§ TASK INPUT

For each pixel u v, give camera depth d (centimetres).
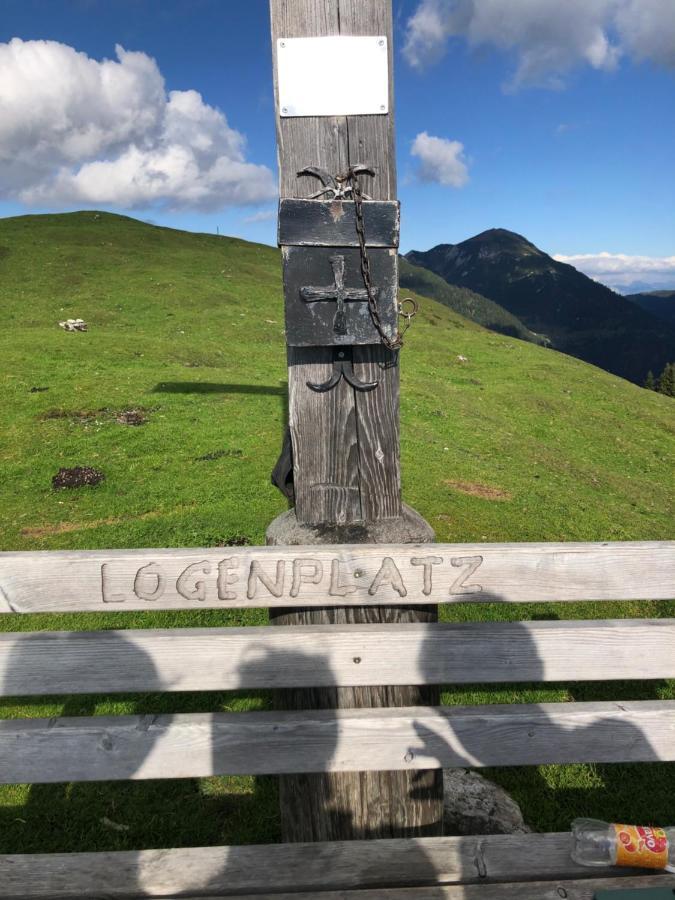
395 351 296
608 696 589
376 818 302
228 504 1125
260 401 1875
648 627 280
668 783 466
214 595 273
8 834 416
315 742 276
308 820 305
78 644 270
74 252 4772
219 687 276
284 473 321
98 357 2314
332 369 294
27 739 268
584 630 279
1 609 268
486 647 279
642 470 1931
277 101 270
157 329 3173
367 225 271
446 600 278
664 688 598
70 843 410
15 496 1202
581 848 276
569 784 464
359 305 279
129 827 422
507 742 280
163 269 4522
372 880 267
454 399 2292
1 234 5234
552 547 275
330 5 266
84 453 1415
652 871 274
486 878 269
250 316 3566
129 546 952
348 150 274
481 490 1356
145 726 270
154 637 271
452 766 280
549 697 587
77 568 267
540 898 257
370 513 310
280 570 273
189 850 277
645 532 1259
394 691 298
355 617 291
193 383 2039
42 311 3350
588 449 2062
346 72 269
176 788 457
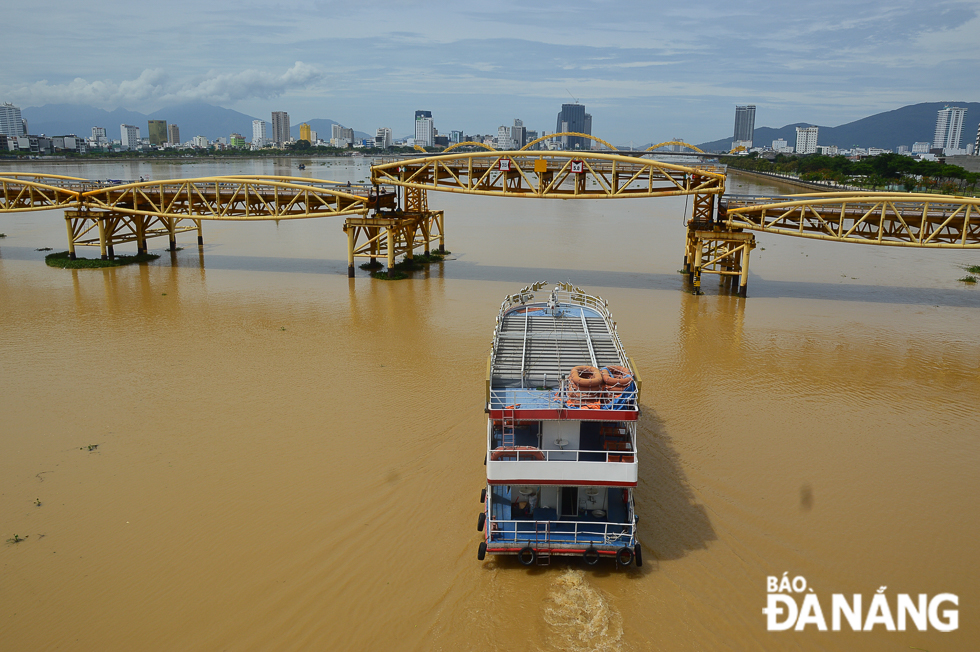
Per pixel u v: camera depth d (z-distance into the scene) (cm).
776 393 3494
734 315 5022
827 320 4938
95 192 6719
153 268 6650
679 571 2066
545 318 3061
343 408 3216
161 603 1922
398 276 6234
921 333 4656
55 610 1894
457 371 3719
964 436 3028
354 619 1858
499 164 5912
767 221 5894
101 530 2259
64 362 3856
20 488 2512
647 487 2544
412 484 2533
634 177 5741
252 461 2705
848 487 2569
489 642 1773
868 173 18212
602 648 1752
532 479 2075
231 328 4556
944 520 2359
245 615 1873
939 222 5597
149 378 3612
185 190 7075
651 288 5912
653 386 3553
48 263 6700
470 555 2127
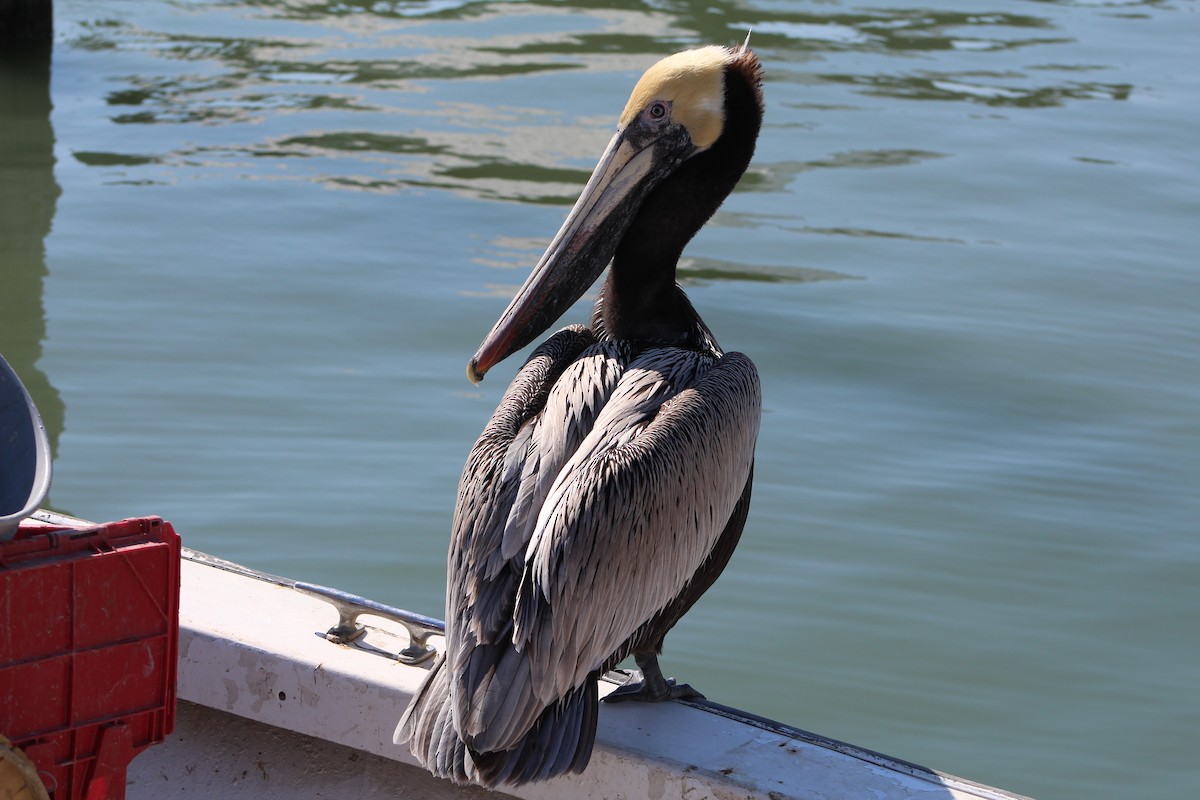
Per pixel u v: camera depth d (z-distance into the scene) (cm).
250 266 1188
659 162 471
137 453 901
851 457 922
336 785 449
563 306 478
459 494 416
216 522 827
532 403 439
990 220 1348
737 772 401
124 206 1321
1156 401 1005
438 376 1012
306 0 2150
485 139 1530
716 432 425
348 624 453
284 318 1094
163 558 348
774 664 745
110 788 351
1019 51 1980
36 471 340
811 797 389
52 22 1869
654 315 474
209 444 912
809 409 979
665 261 474
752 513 863
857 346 1073
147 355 1027
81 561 334
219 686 451
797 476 899
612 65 1816
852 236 1298
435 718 390
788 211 1355
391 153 1481
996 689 737
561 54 1866
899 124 1631
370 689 428
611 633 399
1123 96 1777
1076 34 2092
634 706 435
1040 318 1134
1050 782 669
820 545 835
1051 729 707
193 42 1917
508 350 478
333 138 1529
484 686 378
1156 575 817
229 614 463
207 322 1082
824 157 1511
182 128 1557
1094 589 807
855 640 764
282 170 1427
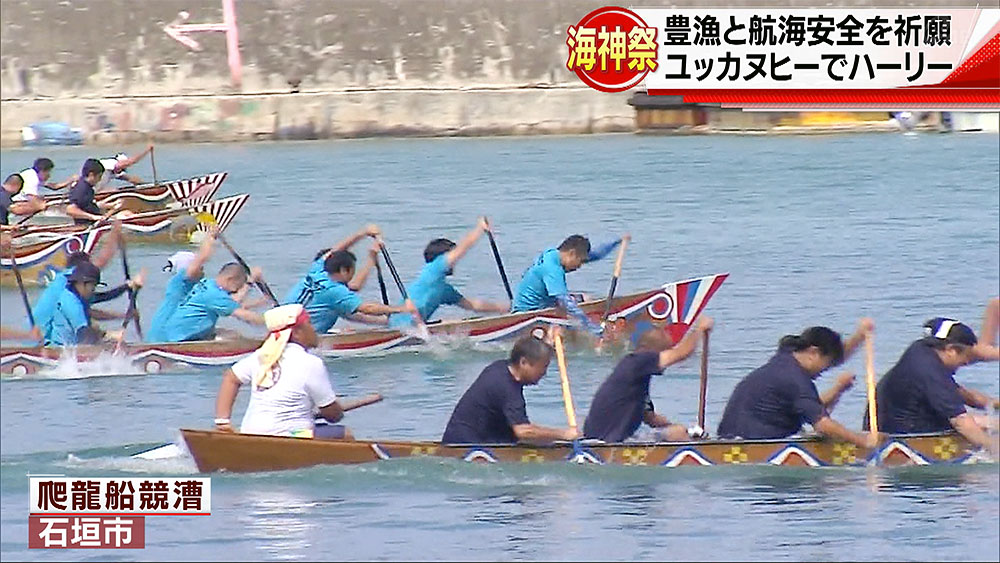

§ PROBLEM TO SOLVE
Your output must consist only of the lines from the line with "485 139 1530" through the final line of the data, both included, reproduced exactly and free of pictures.

§ EXERCISE ANSWER
485 139 1530
716 432 425
348 624 453
284 318 1094
163 558 348
774 664 745
110 788 351
1019 51 1980
36 471 340
811 797 389
52 22 1869
654 315 474
209 444 912
809 409 979
665 261 474
752 513 863
857 346 1073
147 355 1027
81 561 334
219 686 451
797 476 899
612 65 1816
852 236 1298
435 718 390
788 211 1355
391 153 1481
996 689 737
561 54 1866
899 124 1631
370 689 428
611 633 399
1123 96 1777
1076 34 2092
634 706 435
1040 318 1134
1050 782 669
820 545 835
1051 729 707
193 42 1917
508 350 478
333 138 1529
484 686 378
1156 575 817
229 614 463
207 322 1082
824 157 1511
182 128 1557
1094 589 807
855 640 764
282 170 1427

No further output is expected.